Every line of the material is to be reproduced verbatim.
------------------------------------
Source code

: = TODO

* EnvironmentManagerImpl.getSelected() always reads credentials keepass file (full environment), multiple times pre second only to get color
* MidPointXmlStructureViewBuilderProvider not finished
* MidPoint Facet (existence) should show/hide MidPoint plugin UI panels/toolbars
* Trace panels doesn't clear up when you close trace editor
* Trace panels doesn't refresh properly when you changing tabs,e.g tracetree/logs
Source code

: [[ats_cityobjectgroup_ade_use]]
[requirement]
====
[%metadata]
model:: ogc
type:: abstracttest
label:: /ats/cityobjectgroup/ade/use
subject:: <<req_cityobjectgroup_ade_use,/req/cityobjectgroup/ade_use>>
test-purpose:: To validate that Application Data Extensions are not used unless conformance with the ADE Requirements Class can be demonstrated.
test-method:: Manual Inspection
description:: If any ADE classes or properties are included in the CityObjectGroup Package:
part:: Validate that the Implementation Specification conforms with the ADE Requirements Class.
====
------------------------------------
TASK SOLUTION
Source code

: = TODO

* EnvironmentManagerImpl.getSelected() always reads credentials keepass file (full environment), multiple times pre second only to get color
* MidPointXmlStructureViewBuilderProvider not finished
* MidPoint Facet (existence) should show/hide MidPoint plugin UI panels/toolbars
* Trace panels doesn't clear up when you close trace editor
* Trace panels doesn't refresh properly when you changing tabs,e.g tracetree/logs
Source code

: [[ats_cityobjectgroup_ade_use]]
[requirement]
====
[%metadata]
model:: ogc
type:: abstracttest
label:: /ats/cityobjectgroup/ade/use
subject:: <<req_cityobjectgroup_ade_use,/req/cityobjectgroup/ade_use>>
test-purpose:: To validate that Application Data Extensions are not used unless conformance with the ADE Requirements Class can be demonstrated.
test-method:: Manual Inspection
description:: If any ADE classes or properties are included in the CityObjectGroup Package:
part:: Validate that the Implementation Specification conforms with the ADE Requirements Class.
====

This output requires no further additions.